Prime Minister David Cameron has pledged to continue to increase the state pension by at least 2.5% a year until 2020 if the Conservatives win the next election
The so-called 'triple-lock' system means that state pensions will rise by whichever of annual earnings growth, inflation or a 2.5% baseline is highest. But the prime minister declined to rule out whether the next Conservative manifesto would include a promise to retain universal pension benefits such as the winter fuel allowance.
Speaking on the BBC's Andrew Marr show on January 5, Cameron said the government had made difficult decisions by asking people to retire later. He said the long-term plan was to keep the 'triple-lock in place at least for the next Parliament'.

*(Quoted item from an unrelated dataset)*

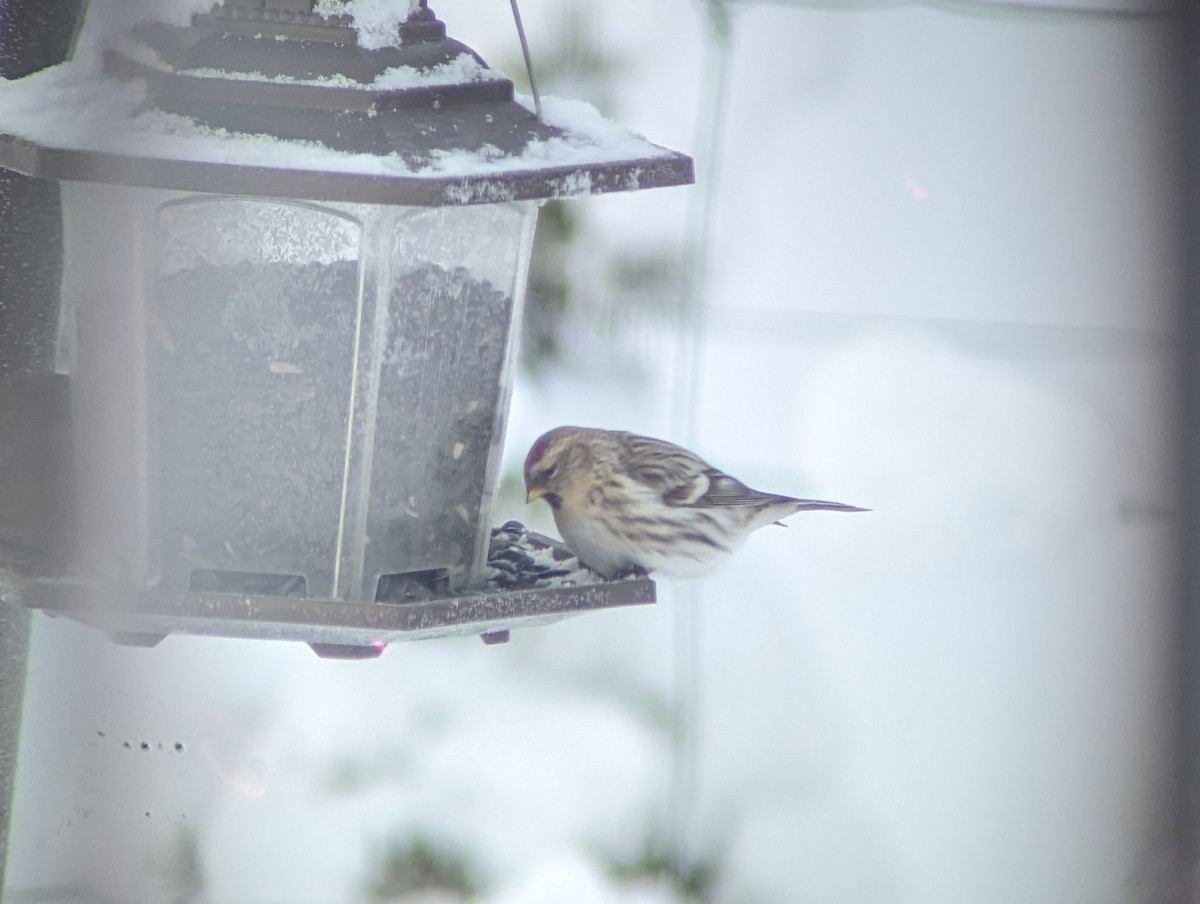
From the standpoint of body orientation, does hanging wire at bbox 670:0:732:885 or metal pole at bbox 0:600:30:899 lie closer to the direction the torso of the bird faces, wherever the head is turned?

'It is a choice based on values, based on my values,' he insisted. 'I want people when they reach retirement to know that they can have dignity and support; security in their old-age.'
The prime minister said: 'People who have worked hard, who've done the right thing, who've provided for their families, they should then know that they will get a decent state pension and they don't have to worry about it lagging behind prices or earnings and I think that is the right choice for the country.'
In response to whether the triple lock would be included in any welfare cap, Cameron said: 'In the short term, we've said they're not part of the social security cap. Obviously in the longer term we have to keep an eye on these things, the long term forecasts for pensions.'
Commenting on the PM's remarks, Barnett Waddingham consultant Malcolm McLean welcomed the government's commitment to maintain the 'triple-lock' but added that it may not be as beneficial 'overall as many commentators seem to think'.
He said: 'The triple lock, as presently constituted, applies only to the basic element of the state pension and not to any additional pension many pensioners receive in the form of the state second pension (S2P) and the state earnings related pension (SERPS). These elements will presumably continue to be limited to any increase warranted solely by inflation as measured by movements in the consumer prices index (CPI).
'There is also no commitment to apply the triple lock to the new single tier state pension which comes into effect in April 2016 and replaces both the basic and additional state pensions for everyone reaching their state pension ages from that point onwards.'
The triple lock was launched by the coalition in 2010 and was introduced to protect pensioners from minimal rises, such as the 75p a week given in 2000, and to make sure their income was not eroded by the gradual increase in the cost of living.
In last month's Autumn Statement, Chancellor George Osborne confirmed that from next April the basic state pension would rise by £2.95 a week. Taken together with other state pension increases brought in since the coalition government came to power in 2010, he said pensioners were over £800 a year better off.